Marzio Toniolo / Reuters
Medications may also be tough to access due to supply-chain issues
Even if insurance companies lifted restrictions, it could still be tough for Americans who wanted to refill their scripts early.
After all, drug shortages are a problem even outside of emergencies, with one 2019 study of 719 hospital pharmacists finding that more than two-thirds of them deal with at least 50 drug shortages every year. Often, the professionals ration the drugs as a result.
Now, the coronavirus may thin the supply of certain drugs, especially those which use ingredients from countries most affected by the virus. On Thursday, the US Food and Drug Administration announced that an unnamed manufacturer reported a shortage of a drug due to a coronavirus-related issue.
"Shortages of medications are of more concern" than people being unable to stock up on prescriptions, Ramzi Yacoub, chief pharmacy officer at SingleCare, a prescription savings service, told Insider. Both he and the FDA emphasized, however, that alternatives are available.
Americans worried about prescription refills should call their pharmacists
Yacoub told Insider that, whether ahead of a potential pandemic or not, consumers shouldn't wait until their prescriptions run out to call in for a refill.

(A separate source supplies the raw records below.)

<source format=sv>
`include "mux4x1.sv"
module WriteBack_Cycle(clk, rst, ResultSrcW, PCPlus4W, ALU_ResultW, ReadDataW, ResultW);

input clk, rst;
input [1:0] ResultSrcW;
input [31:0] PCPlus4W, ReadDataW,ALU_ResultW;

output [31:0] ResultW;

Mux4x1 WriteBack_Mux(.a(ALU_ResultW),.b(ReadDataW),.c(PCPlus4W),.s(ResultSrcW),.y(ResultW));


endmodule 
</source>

Typically, a seven-day lead time suffices in case the pharmacist needs to get in touch with your doctor or order more of the medication.

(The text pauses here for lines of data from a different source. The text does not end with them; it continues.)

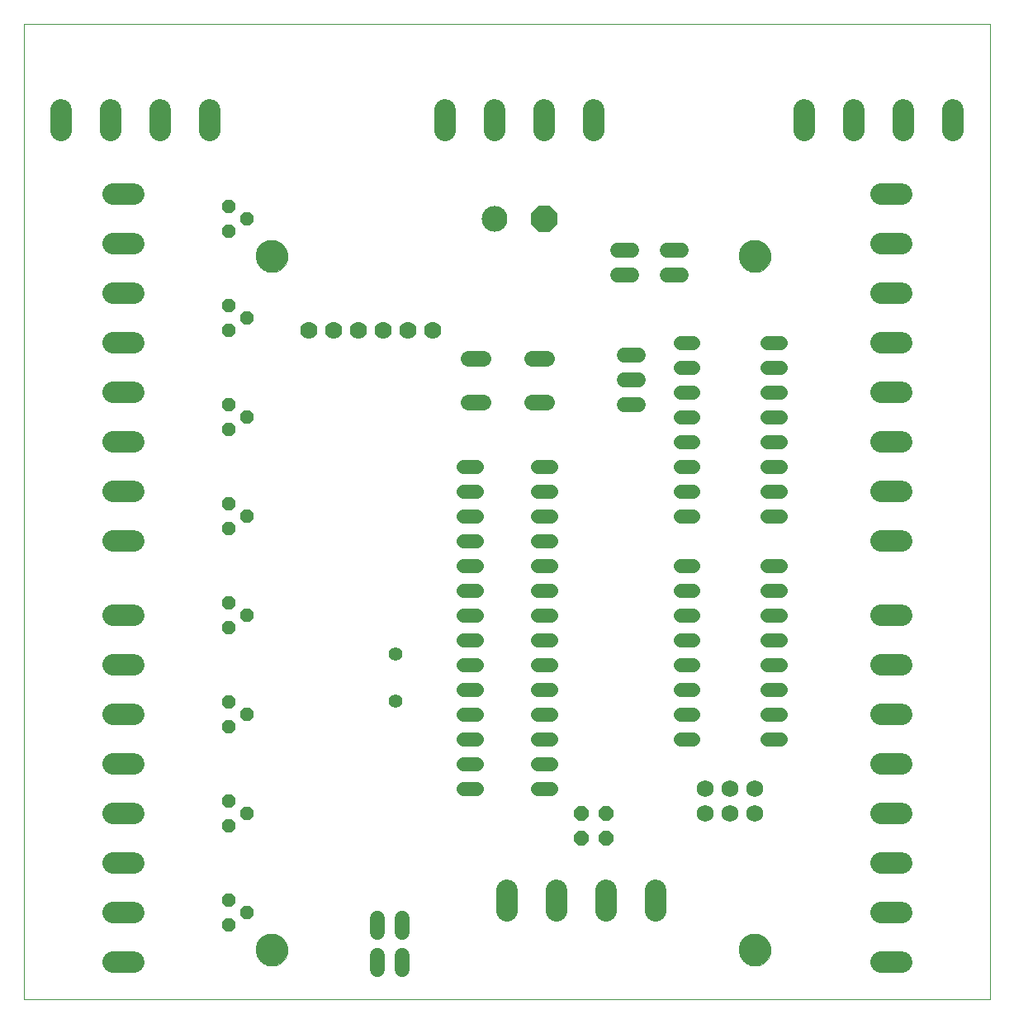
<source format=gts>
G75*
G70*
%OFA0B0*%
%FSLAX24Y24*%
%IPPOS*%
%LPD*%
%AMOC8*
5,1,8,0,0,1.08239X$1,22.5*
%
%ADD10C,0.0000*%
%ADD11C,0.1300*%
%ADD12C,0.0865*%
%ADD13OC8,0.0560*%
%ADD14C,0.0560*%
%ADD15C,0.0640*%
%ADD16C,0.0700*%
%ADD17C,0.0560*%
%ADD18C,0.0680*%
%ADD19C,0.1040*%
%ADD20OC8,0.1040*%
%ADD21C,0.0600*%
%ADD22OC8,0.0600*%
D10*
X000101Y000242D02*
X000101Y039612D01*
X039093Y039612D01*
X039093Y000242D01*
X000101Y000242D01*
X009471Y002242D02*
X009473Y002292D01*
X009479Y002342D01*
X009489Y002391D01*
X009503Y002439D01*
X009520Y002486D01*
X009541Y002531D01*
X009566Y002575D01*
X009594Y002616D01*
X009626Y002655D01*
X009660Y002692D01*
X009697Y002726D01*
X009737Y002756D01*
X009779Y002783D01*
X009823Y002807D01*
X009869Y002828D01*
X009916Y002844D01*
X009964Y002857D01*
X010014Y002866D01*
X010063Y002871D01*
X010114Y002872D01*
X010164Y002869D01*
X010213Y002862D01*
X010262Y002851D01*
X010310Y002836D01*
X010356Y002818D01*
X010401Y002796D01*
X010444Y002770D01*
X010485Y002741D01*
X010524Y002709D01*
X010560Y002674D01*
X010592Y002636D01*
X010622Y002596D01*
X010649Y002553D01*
X010672Y002509D01*
X010691Y002463D01*
X010707Y002415D01*
X010719Y002366D01*
X010727Y002317D01*
X010731Y002267D01*
X010731Y002217D01*
X010727Y002167D01*
X010719Y002118D01*
X010707Y002069D01*
X010691Y002021D01*
X010672Y001975D01*
X010649Y001931D01*
X010622Y001888D01*
X010592Y001848D01*
X010560Y001810D01*
X010524Y001775D01*
X010485Y001743D01*
X010444Y001714D01*
X010401Y001688D01*
X010356Y001666D01*
X010310Y001648D01*
X010262Y001633D01*
X010213Y001622D01*
X010164Y001615D01*
X010114Y001612D01*
X010063Y001613D01*
X010014Y001618D01*
X009964Y001627D01*
X009916Y001640D01*
X009869Y001656D01*
X009823Y001677D01*
X009779Y001701D01*
X009737Y001728D01*
X009697Y001758D01*
X009660Y001792D01*
X009626Y001829D01*
X009594Y001868D01*
X009566Y001909D01*
X009541Y001953D01*
X009520Y001998D01*
X009503Y002045D01*
X009489Y002093D01*
X009479Y002142D01*
X009473Y002192D01*
X009471Y002242D01*
X028971Y002242D02*
X028973Y002292D01*
X028979Y002342D01*
X028989Y002391D01*
X029003Y002439D01*
X029020Y002486D01*
X029041Y002531D01*
X029066Y002575D01*
X029094Y002616D01*
X029126Y002655D01*
X029160Y002692D01*
X029197Y002726D01*
X029237Y002756D01*
X029279Y002783D01*
X029323Y002807D01*
X029369Y002828D01*
X029416Y002844D01*
X029464Y002857D01*
X029514Y002866D01*
X029563Y002871D01*
X029614Y002872D01*
X029664Y002869D01*
X029713Y002862D01*
X029762Y002851D01*
X029810Y002836D01*
X029856Y002818D01*
X029901Y002796D01*
X029944Y002770D01*
X029985Y002741D01*
X030024Y002709D01*
X030060Y002674D01*
X030092Y002636D01*
X030122Y002596D01*
X030149Y002553D01*
X030172Y002509D01*
X030191Y002463D01*
X030207Y002415D01*
X030219Y002366D01*
X030227Y002317D01*
X030231Y002267D01*
X030231Y002217D01*
X030227Y002167D01*
X030219Y002118D01*
X030207Y002069D01*
X030191Y002021D01*
X030172Y001975D01*
X030149Y001931D01*
X030122Y001888D01*
X030092Y001848D01*
X030060Y001810D01*
X030024Y001775D01*
X029985Y001743D01*
X029944Y001714D01*
X029901Y001688D01*
X029856Y001666D01*
X029810Y001648D01*
X029762Y001633D01*
X029713Y001622D01*
X029664Y001615D01*
X029614Y001612D01*
X029563Y001613D01*
X029514Y001618D01*
X029464Y001627D01*
X029416Y001640D01*
X029369Y001656D01*
X029323Y001677D01*
X029279Y001701D01*
X029237Y001728D01*
X029197Y001758D01*
X029160Y001792D01*
X029126Y001829D01*
X029094Y001868D01*
X029066Y001909D01*
X029041Y001953D01*
X029020Y001998D01*
X029003Y002045D01*
X028989Y002093D01*
X028979Y002142D01*
X028973Y002192D01*
X028971Y002242D01*
X028971Y030242D02*
X028973Y030292D01*
X028979Y030342D01*
X028989Y030391D01*
X029003Y030439D01*
X029020Y030486D01*
X029041Y030531D01*
X029066Y030575D01*
X029094Y030616D01*
X029126Y030655D01*
X029160Y030692D01*
X029197Y030726D01*
X029237Y030756D01*
X029279Y030783D01*
X029323Y030807D01*
X029369Y030828D01*
X029416Y030844D01*
X029464Y030857D01*
X029514Y030866D01*
X029563Y030871D01*
X029614Y030872D01*
X029664Y030869D01*
X029713Y030862D01*
X029762Y030851D01*
X029810Y030836D01*
X029856Y030818D01*
X029901Y030796D01*
X029944Y030770D01*
X029985Y030741D01*
X030024Y030709D01*
X030060Y030674D01*
X030092Y030636D01*
X030122Y030596D01*
X030149Y030553D01*
X030172Y030509D01*
X030191Y030463D01*
X030207Y030415D01*
X030219Y030366D01*
X030227Y030317D01*
X030231Y030267D01*
X030231Y030217D01*
X030227Y030167D01*
X030219Y030118D01*
X030207Y030069D01*
X030191Y030021D01*
X030172Y029975D01*
X030149Y029931D01*
X030122Y029888D01*
X030092Y029848D01*
X030060Y029810D01*
X030024Y029775D01*
X029985Y029743D01*
X029944Y029714D01*
X029901Y029688D01*
X029856Y029666D01*
X029810Y029648D01*
X029762Y029633D01*
X029713Y029622D01*
X029664Y029615D01*
X029614Y029612D01*
X029563Y029613D01*
X029514Y029618D01*
X029464Y029627D01*
X029416Y029640D01*
X029369Y029656D01*
X029323Y029677D01*
X029279Y029701D01*
X029237Y029728D01*
X029197Y029758D01*
X029160Y029792D01*
X029126Y029829D01*
X029094Y029868D01*
X029066Y029909D01*
X029041Y029953D01*
X029020Y029998D01*
X029003Y030045D01*
X028989Y030093D01*
X028979Y030142D01*
X028973Y030192D01*
X028971Y030242D01*
X009471Y030242D02*
X009473Y030292D01*
X009479Y030342D01*
X009489Y030391D01*
X009503Y030439D01*
X009520Y030486D01*
X009541Y030531D01*
X009566Y030575D01*
X009594Y030616D01*
X009626Y030655D01*
X009660Y030692D01*
X009697Y030726D01*
X009737Y030756D01*
X009779Y030783D01*
X009823Y030807D01*
X009869Y030828D01*
X009916Y030844D01*
X009964Y030857D01*
X010014Y030866D01*
X010063Y030871D01*
X010114Y030872D01*
X010164Y030869D01*
X010213Y030862D01*
X010262Y030851D01*
X010310Y030836D01*
X010356Y030818D01*
X010401Y030796D01*
X010444Y030770D01*
X010485Y030741D01*
X010524Y030709D01*
X010560Y030674D01*
X010592Y030636D01*
X010622Y030596D01*
X010649Y030553D01*
X010672Y030509D01*
X010691Y030463D01*
X010707Y030415D01*
X010719Y030366D01*
X010727Y030317D01*
X010731Y030267D01*
X010731Y030217D01*
X010727Y030167D01*
X010719Y030118D01*
X010707Y030069D01*
X010691Y030021D01*
X010672Y029975D01*
X010649Y029931D01*
X010622Y029888D01*
X010592Y029848D01*
X010560Y029810D01*
X010524Y029775D01*
X010485Y029743D01*
X010444Y029714D01*
X010401Y029688D01*
X010356Y029666D01*
X010310Y029648D01*
X010262Y029633D01*
X010213Y029622D01*
X010164Y029615D01*
X010114Y029612D01*
X010063Y029613D01*
X010014Y029618D01*
X009964Y029627D01*
X009916Y029640D01*
X009869Y029656D01*
X009823Y029677D01*
X009779Y029701D01*
X009737Y029728D01*
X009697Y029758D01*
X009660Y029792D01*
X009626Y029829D01*
X009594Y029868D01*
X009566Y029909D01*
X009541Y029953D01*
X009520Y029998D01*
X009503Y030045D01*
X009489Y030093D01*
X009479Y030142D01*
X009473Y030192D01*
X009471Y030242D01*
D11*
X010101Y030242D03*
X029601Y030242D03*
X029601Y002242D03*
X010101Y002242D03*
D12*
X004513Y001742D02*
X003688Y001742D01*
X003688Y003742D02*
X004513Y003742D01*
X004513Y005742D02*
X003688Y005742D01*
X003688Y007742D02*
X004513Y007742D01*
X004513Y009742D02*
X003688Y009742D01*
X003688Y011742D02*
X004513Y011742D01*
X004513Y013742D02*
X003688Y013742D01*
X003688Y015742D02*
X004513Y015742D01*
X004513Y018742D02*
X003688Y018742D01*
X003688Y020742D02*
X004513Y020742D01*
X004513Y022742D02*
X003688Y022742D01*
X003688Y024742D02*
X004513Y024742D01*
X004513Y026742D02*
X003688Y026742D01*
X003688Y028742D02*
X004513Y028742D01*
X004513Y030742D02*
X003688Y030742D01*
X003688Y032742D02*
X004513Y032742D01*
X003601Y035329D02*
X003601Y036154D01*
X005601Y036154D02*
X005601Y035329D01*
X007601Y035329D02*
X007601Y036154D01*
X001601Y036154D02*
X001601Y035329D01*
X017101Y035329D02*
X017101Y036154D01*
X019101Y036154D02*
X019101Y035329D01*
X021101Y035329D02*
X021101Y036154D01*
X023101Y036154D02*
X023101Y035329D01*
X031601Y035329D02*
X031601Y036154D01*
X033601Y036154D02*
X033601Y035329D01*
X035601Y035329D02*
X035601Y036154D01*
X037601Y036154D02*
X037601Y035329D01*
X035513Y032742D02*
X034688Y032742D01*
X034688Y030742D02*
X035513Y030742D01*
X035513Y028742D02*
X034688Y028742D01*
X034688Y026742D02*
X035513Y026742D01*
X035513Y024742D02*
X034688Y024742D01*
X034688Y022742D02*
X035513Y022742D01*
X035513Y020742D02*
X034688Y020742D01*
X034688Y018742D02*
X035513Y018742D01*
X035513Y015742D02*
X034688Y015742D01*
X034688Y013742D02*
X035513Y013742D01*
X035513Y011742D02*
X034688Y011742D01*
X034688Y009742D02*
X035513Y009742D01*
X035513Y007742D02*
X034688Y007742D01*
X034688Y005742D02*
X035513Y005742D01*
X035513Y003742D02*
X034688Y003742D01*
X034688Y001742D02*
X035513Y001742D01*
X025601Y003829D02*
X025601Y004654D01*
X023601Y004654D02*
X023601Y003829D01*
X021601Y003829D02*
X021601Y004654D01*
X019601Y004654D02*
X019601Y003829D01*
D13*
X009101Y003742D03*
X008351Y004242D03*
X008351Y003242D03*
X008351Y007242D03*
X009101Y007742D03*
X008351Y008242D03*
X008351Y011242D03*
X009101Y011742D03*
X008351Y012242D03*
X008351Y015242D03*
X009101Y015742D03*
X008351Y016242D03*
X008351Y019242D03*
X009101Y019742D03*
X008351Y020242D03*
X008351Y023242D03*
X009101Y023742D03*
X008351Y024242D03*
X008351Y027242D03*
X009101Y027742D03*
X008351Y028242D03*
X008351Y031242D03*
X009101Y031742D03*
X008351Y032242D03*
D14*
X017841Y021742D02*
X018361Y021742D01*
X018361Y020742D02*
X017841Y020742D01*
X017841Y019742D02*
X018361Y019742D01*
X018361Y018742D02*
X017841Y018742D01*
X017841Y017742D02*
X018361Y017742D01*
X018361Y016742D02*
X017841Y016742D01*
X017841Y015742D02*
X018361Y015742D01*
X018361Y014742D02*
X017841Y014742D01*
X017841Y013742D02*
X018361Y013742D01*
X018361Y012742D02*
X017841Y012742D01*
X017841Y011742D02*
X018361Y011742D01*
X018361Y010742D02*
X017841Y010742D01*
X017841Y009742D02*
X018361Y009742D01*
X018361Y008742D02*
X017841Y008742D01*
X020841Y008742D02*
X021361Y008742D01*
X021361Y009742D02*
X020841Y009742D01*
X020841Y010742D02*
X021361Y010742D01*
X021361Y011742D02*
X020841Y011742D01*
X020841Y012742D02*
X021361Y012742D01*
X021361Y013742D02*
X020841Y013742D01*
X020841Y014742D02*
X021361Y014742D01*
X021361Y015742D02*
X020841Y015742D01*
X020841Y016742D02*
X021361Y016742D01*
X021361Y017742D02*
X020841Y017742D01*
X020841Y018742D02*
X021361Y018742D01*
X021361Y019742D02*
X020841Y019742D01*
X020841Y020742D02*
X021361Y020742D01*
X021361Y021742D02*
X020841Y021742D01*
X026581Y021742D02*
X027101Y021742D01*
X027101Y020742D02*
X026581Y020742D01*
X026581Y019742D02*
X027101Y019742D01*
X027101Y017742D02*
X026581Y017742D01*
X026581Y016742D02*
X027101Y016742D01*
X027101Y015742D02*
X026581Y015742D01*
X026581Y014742D02*
X027101Y014742D01*
X027101Y013742D02*
X026581Y013742D01*
X026581Y012742D02*
X027101Y012742D01*
X027101Y011742D02*
X026581Y011742D01*
X026581Y010742D02*
X027101Y010742D01*
X030101Y010742D02*
X030621Y010742D01*
X030621Y011742D02*
X030101Y011742D01*
X030101Y012742D02*
X030621Y012742D01*
X030621Y013742D02*
X030101Y013742D01*
X030101Y014742D02*
X030621Y014742D01*
X030621Y015742D02*
X030101Y015742D01*
X030101Y016742D02*
X030621Y016742D01*
X030621Y017742D02*
X030101Y017742D01*
X030101Y019742D02*
X030621Y019742D01*
X030621Y020742D02*
X030101Y020742D01*
X030101Y021742D02*
X030621Y021742D01*
X030621Y022742D02*
X030101Y022742D01*
X030101Y023742D02*
X030621Y023742D01*
X030621Y024742D02*
X030101Y024742D01*
X030101Y025742D02*
X030621Y025742D01*
X030621Y026742D02*
X030101Y026742D01*
X027101Y026742D02*
X026581Y026742D01*
X026581Y025742D02*
X027101Y025742D01*
X027101Y024742D02*
X026581Y024742D01*
X026581Y023742D02*
X027101Y023742D01*
X027101Y022742D02*
X026581Y022742D01*
D15*
X021181Y024352D02*
X020581Y024352D01*
X020581Y026132D02*
X021181Y026132D01*
X018621Y026132D02*
X018021Y026132D01*
X018021Y024352D02*
X018621Y024352D01*
D16*
X016601Y027242D03*
X015601Y027242D03*
X014601Y027242D03*
X013601Y027242D03*
X012601Y027242D03*
X011601Y027242D03*
D17*
X015101Y014192D03*
X015101Y012292D03*
D18*
X027601Y008742D03*
X028601Y008742D03*
X028601Y007742D03*
X027601Y007742D03*
X029601Y007742D03*
X029601Y008742D03*
D19*
X019101Y031742D03*
D20*
X021101Y031742D03*
D21*
X024071Y030492D02*
X024631Y030492D01*
X024631Y029492D02*
X024071Y029492D01*
X026071Y029492D02*
X026631Y029492D01*
X026631Y030492D02*
X026071Y030492D01*
X024881Y026242D02*
X024321Y026242D01*
X024321Y025242D02*
X024881Y025242D01*
X024881Y024242D02*
X024321Y024242D01*
X015351Y003522D02*
X015351Y002962D01*
X015351Y002022D02*
X015351Y001462D01*
X014351Y001462D02*
X014351Y002022D01*
X014351Y002962D02*
X014351Y003522D01*
D22*
X022601Y006742D03*
X023601Y006742D03*
X023601Y007742D03*
X022601Y007742D03*
M02*

</source>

That forethought is especially important during a potential outbreak, he said.
Meantime, the best advice Yacoub has echoes the CDC's and public health officials: wash your hands thoroughly and frequently, avoid people who are sick, refrain from touching your eyes and mouth, and stay home if you experience symptoms.
"The most important thing is prevention of exposure," he said.
SurveyMonkey Audience polls from a national sample balanced by census data of age and gender. Respondents are incentivized to complete surveys through charitable contributions. Generally speaking, digital polling tends to skew toward people with access to the internet. SurveyMonkey Audience doesn't try to weigh its sample based on race or income. A total of 1,051 respondents were collected February 27, 2020, a margin of error plus or minus 3.09 percentage points with a 95% confidence level.